Work request a:
Rewrite the listing from its start through the line containing "nizada por la", replacing "Cooperativa" with "Asociación" and keeping everything else the same. Leave out the pictures.

Given text:
━━━━━━━━━━━━━━━━━━━━
Gwen did a great job. Technically she shouldn’t have gone on the field trip. It’s district policy that siblings are not invited. The teacher told me it would be ok. She told me later that her reasoning was that Gwen is pretty much the same size as the first graders and she’s well behaved. She fits right in. Who would know she’s really four? There were a few stations that were harder for her because of the age difference but for the most part I don’t think anyone had any idea. The optical illusion station was interesting. They had the kids read the color of the word, not the word. So the word yellow was printed in green or something. The group leader wanted Gwen to do it. It was super easy for her! She doesn’t read!
I’m glad I went. Gwen and Parker had a lot of fun and they learned a lot too. I was completely calm the whole time. By the time I got home and only had 30 minutes before I had to go back to pick up the boys, I was exhausted. The sleepy side effects of the Xanax chose that moment to kick in. I just laid down and played games on my phone. I’m finally up and alert again. I finished my Diet Pepsi from lunch and I’m feeling pretty good.
This anxiety thing is very frustrating. I hate it. I am so glad that I didn’t give in to the urge to puke my guts up. I don’t know what is up with that but today I didn’t do it. That is big for me. My blood sugar has been in the 200’s all day. Not cool but what can I do? Try to relax, not stress over the numbers, and keep correcting.
I actually went on a school field trip! And I didn’t freak out! I hated field trips when I was the teacher. That’s why I don’t go now that I’m a mom. But I did it! Yay me!
━━━━━━━━━━━━━━━━━━━━
Work request b:
List every sentence in the last paragraph of the field trip post that ends with an exclamation mark.

Items listed in a dataset
━━━━━━━━━━━━━━━━━━━━
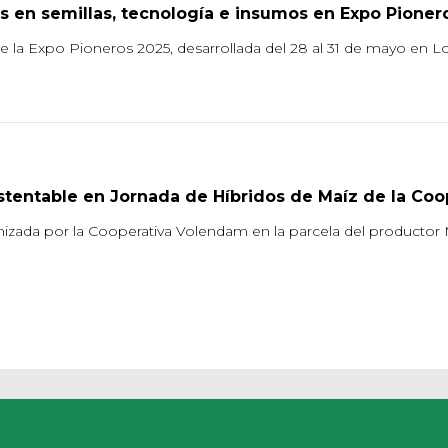
s en semillas, tecnología e insumos en Expo Pioner
 de la Expo Pioneros 2025, desarrollada del 28 al 31 de mayo en
ustentable en Jornada de Híbridos de Maíz de la Co
nizada por la Cooperativa Volendam en la parcela del productor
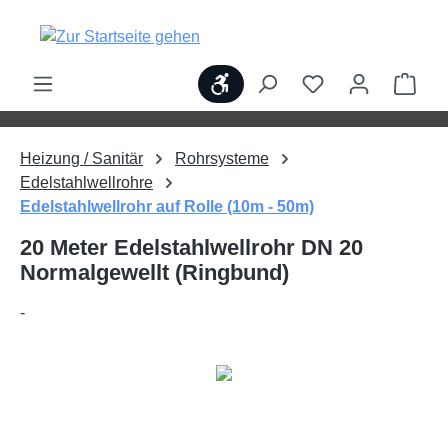
alt springen
Werkzeugleiste anzeigen
Ware
Heizung / Sanitär
Rohrsysteme
Edelstahlwellrohre
Edelstahlwellrohr auf Rolle (10m - 50m)
20 Meter Edelstahlwellrohr DN 20
Normalgewellt (Ringbund)
-
Bildergalerie überspringen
━━━━━━━━━━━━━━━━━━━━
Answer a:
s en semillas, tecnología e insumos en Expo Pioner
 de la Expo Pioneros 2025, desarrollada del 28 al 31 de mayo en
ustentable en Jornada de Híbridos de Maíz de la Co
nizada por la Asociación Volendam en la parcela del productor

Answer b:
I actually went on a school field trip!
And I didn’t freak out!
But I did it!
Yay me!